Exercise aim:
The expected response is the complete listing below, restated exactly, with its pictures omitted.

━━━━━ Supplied data ━━━━━

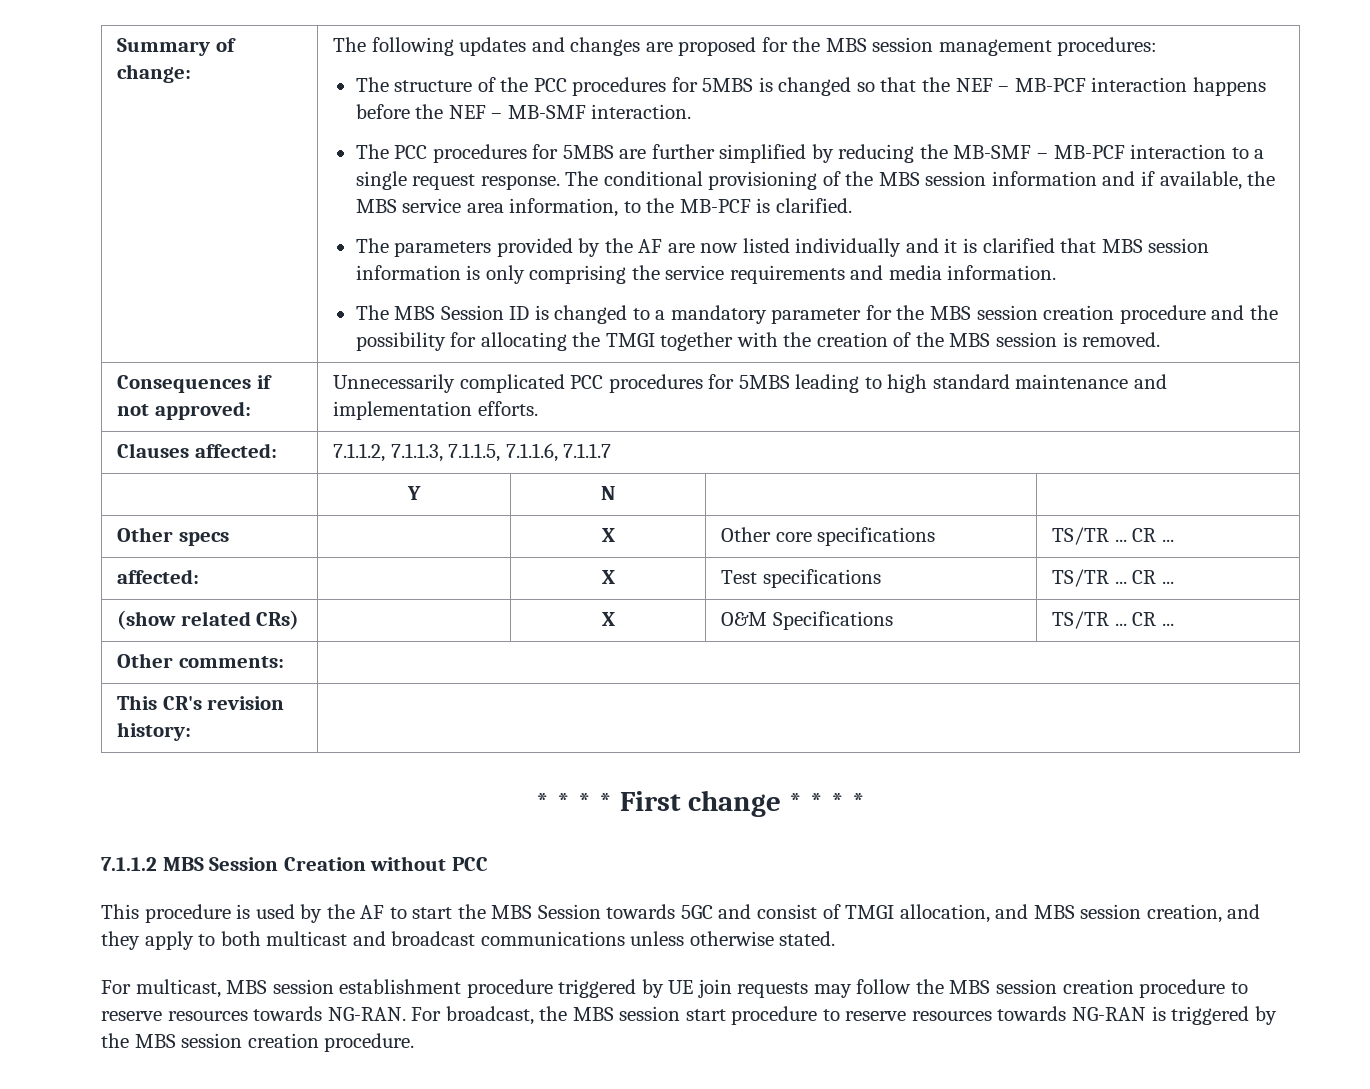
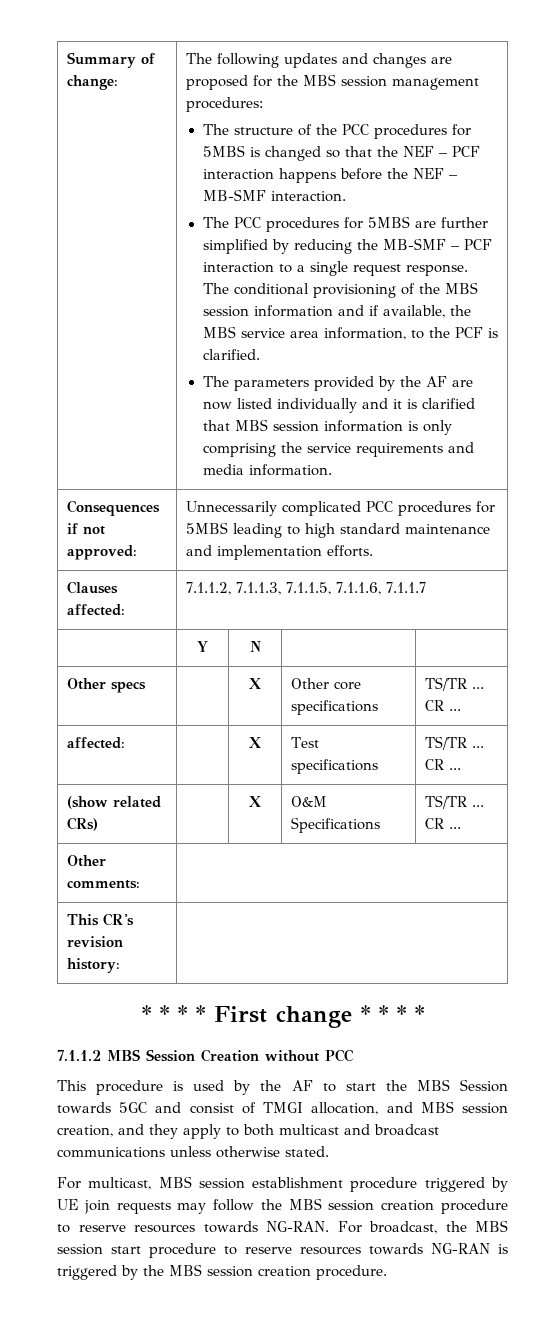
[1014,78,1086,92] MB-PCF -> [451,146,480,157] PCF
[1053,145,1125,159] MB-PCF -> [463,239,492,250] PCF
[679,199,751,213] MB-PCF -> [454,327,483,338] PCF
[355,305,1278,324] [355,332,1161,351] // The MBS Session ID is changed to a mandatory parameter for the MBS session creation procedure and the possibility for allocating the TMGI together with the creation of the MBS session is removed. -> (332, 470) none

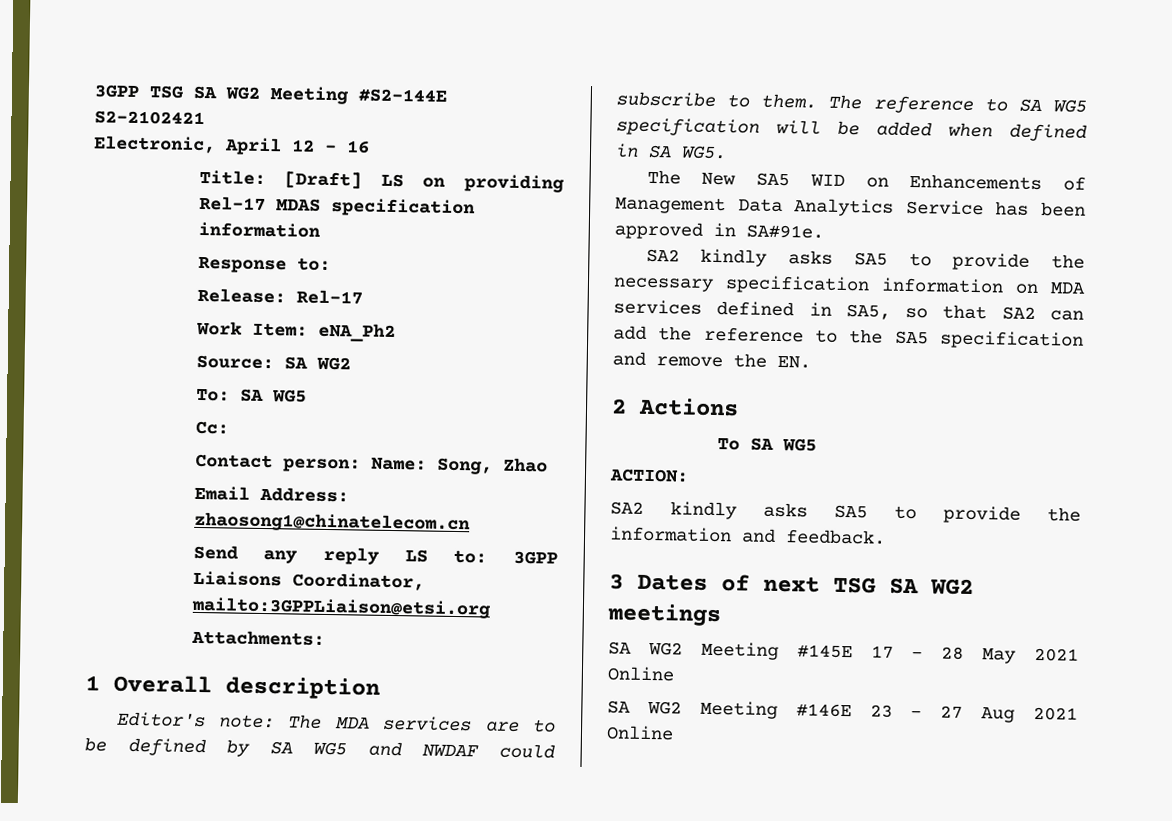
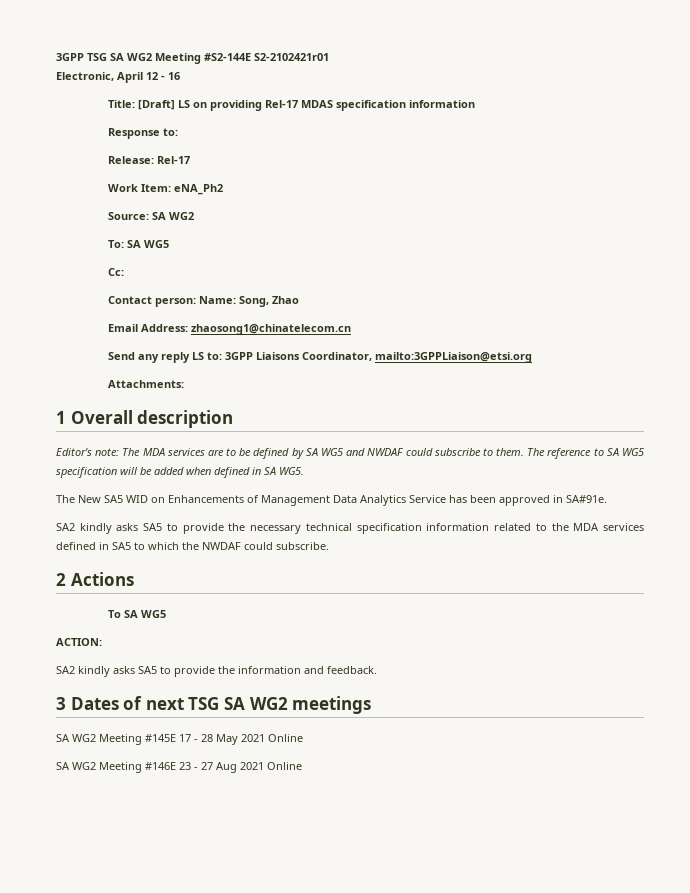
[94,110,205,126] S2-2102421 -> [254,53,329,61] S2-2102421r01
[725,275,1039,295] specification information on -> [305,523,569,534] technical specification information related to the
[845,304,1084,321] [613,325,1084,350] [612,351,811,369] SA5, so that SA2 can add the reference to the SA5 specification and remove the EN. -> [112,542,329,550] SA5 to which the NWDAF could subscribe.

━━━━━

Solution for this exercise:
[1014,78,1086,92] MB-PCF -> [451,146,480,157] PCF
[1053,145,1125,159] MB-PCF -> [463,239,492,250] PCF
[679,199,751,213] MB-PCF -> [454,327,483,338] PCF
[355,305,1278,324] [355,332,1161,351] // The MBS Session ID is changed to a mandatory parameter for the MBS session creation procedure and the possibility for allocating the TMGI together with the creation of the MBS session is removed. -> (332, 470) none

[94,110,205,126] S2-2102421 -> [254,53,329,61] S2-2102421r01
[725,275,1039,295] specification information on -> [305,523,569,534] technical specification information related to the
[845,304,1084,321] [613,325,1084,350] [612,351,811,369] SA5, so that SA2 can add the reference to the SA5 specification and remove the EN. -> [112,542,329,550] SA5 to which the NWDAF could subscribe.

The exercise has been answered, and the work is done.